As the next step, few of these raw dialogue generated by the participants in this co-creation session were then given to 6 animation artists and designers with the intent of generating the visuals of the gestural aspect of these communication. We were discovering various gestural cues like smiles, frowns, eyebrow shapes, head nods, head positions, body postures, etc. [14, 15]. Table 2 presents some of the visual responses from the participants and some of the analysis drawn from those in terms of guidelines for gestural expression.

Table 2. Visual responses from the participants and analysis on gestural expressions

6 Conclusions

The underlying goal of our study was to devise a methodology for deriving the appropriate behavior of a voice assistant avatar on mobile devices. Where many researchers have tried to formulate various methodologies for the same, ours was a user centered design approach. After carrying out the various activities with keeping user empathy in mind, we were able to come up with a few design directions for approaching the challenge of creating an avatar based voice assistant. Through the three phases of study, we identified few insights on the social behavior of the voice assistant, evolved the appropriate personality of the voice assistant as desired by the users and also formulated few guidelines for linguistic, speech as well as non-verbal expression constructs to be used by the voice assistant.
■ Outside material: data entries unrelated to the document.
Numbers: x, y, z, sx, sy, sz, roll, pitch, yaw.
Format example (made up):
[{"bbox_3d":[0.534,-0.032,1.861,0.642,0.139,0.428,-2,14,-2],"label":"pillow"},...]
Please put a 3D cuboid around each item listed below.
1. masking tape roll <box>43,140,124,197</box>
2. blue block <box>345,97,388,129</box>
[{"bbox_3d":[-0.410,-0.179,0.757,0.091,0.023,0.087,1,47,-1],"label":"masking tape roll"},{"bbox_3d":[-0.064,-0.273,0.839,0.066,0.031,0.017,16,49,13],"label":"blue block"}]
In summary, we identified that behavior of a voice assistant should be a moderate one, under various scenarios; the expression can vary up to only a certain range. User and assistant’s mood space should be as congruent as possible for being a reactive companion but not an over-reactive one. The voice assistant is expected to be very proactive and must interrupt the user immediately if the matter is more urgent and important than current task. Voice Assistant must avoid all updates from outside and become a single accessible point for all updates at a later stage. Preferred time to give updates/notifications is when user is switching from an ongoing task to another. From the personality aspect we found that the overall results from the personality elicitation exercise was quite similar to the actual behavior exhibited by the human personal assistants in the workplace. Voice assistant was expected not to be over sympathetic; and inventiveness comes out to be a much desired one.
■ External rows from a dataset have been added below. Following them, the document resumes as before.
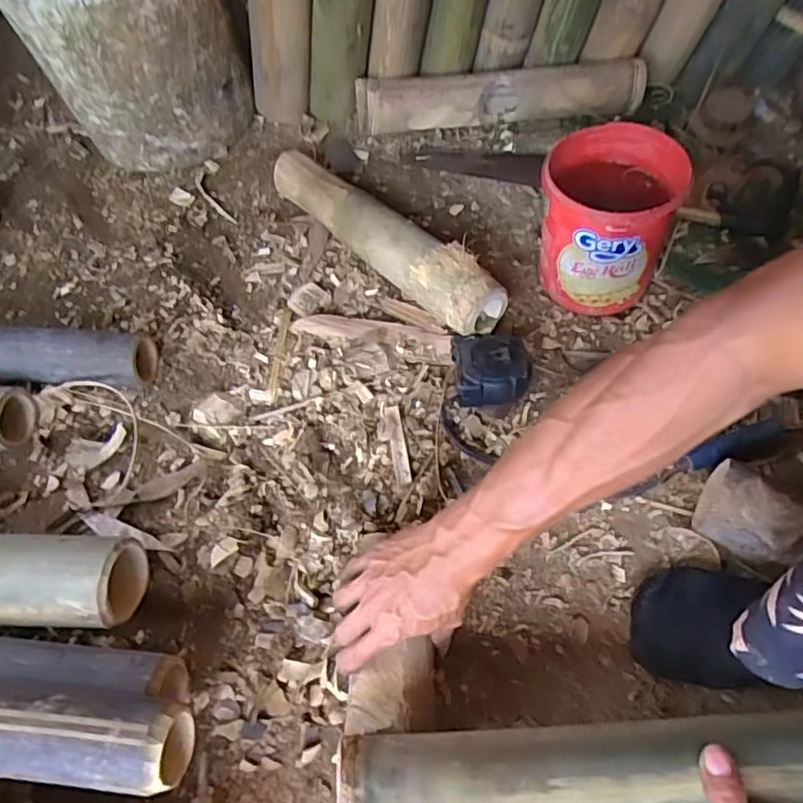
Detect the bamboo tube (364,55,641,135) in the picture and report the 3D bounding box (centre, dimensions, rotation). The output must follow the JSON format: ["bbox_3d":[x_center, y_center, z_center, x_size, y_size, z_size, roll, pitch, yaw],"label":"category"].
[{"bbox_3d":[0.139,-0.435,0.861,0.405,0.069,0.063,-7,59,0],"label":"bamboo tube"}]

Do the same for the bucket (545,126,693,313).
[{"bbox_3d":[0.224,-0.197,0.678,0.136,0.168,0.134,-1,60,2],"label":"bucket"}]

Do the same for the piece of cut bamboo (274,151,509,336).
[{"bbox_3d":[-0.026,-0.202,0.746,0.071,0.075,0.357,-41,66,-19],"label":"piece of cut bamboo"}]

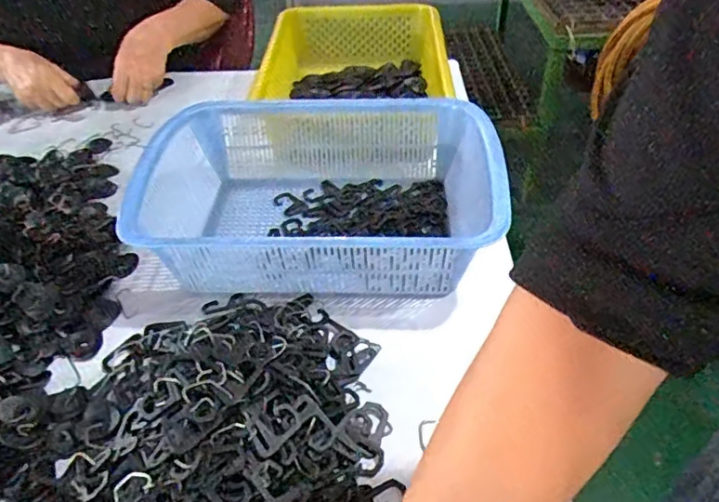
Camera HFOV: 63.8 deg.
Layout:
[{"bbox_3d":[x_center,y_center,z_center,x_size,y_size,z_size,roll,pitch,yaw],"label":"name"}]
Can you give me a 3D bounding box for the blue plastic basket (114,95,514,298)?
[{"bbox_3d":[-0.037,-0.058,0.622,0.347,0.099,0.264,-3,42,0],"label":"blue plastic basket"}]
In the dialogue co-creation activities, a preference in the informality of language was primarily noted. From the responses of the participants in this activity we were able to formulate few guidelines to design natural responses for the voice assistant with use of various languages and linguistic constructs like hedges, discourse makers, intonations, pauses, stresses, etc. For instance, interjections should be used with newly introduced contexts, must immediately follow user’s query and must be uttered with high speech rate. It should mostly be avoided for ongoing dialogue context. Pauses are expected before giving alternatives, suggestions or making any enquiry from the user. Speech Rate could be fast for commonly used statements, but slower while asking any user’s decision or updating any information such as date, time, status, etc.

Finally, with all the design guidelines, dialogues and personality definitions evolved from our research we designed the prototype of the natural voice assistant avatar. Going forward, we plan to extend this work with participants from few other geographical origins to consider cultural sensitivity in the design. Next goal would also be to perform experimental evaluation of the voice assistant prototype with the users.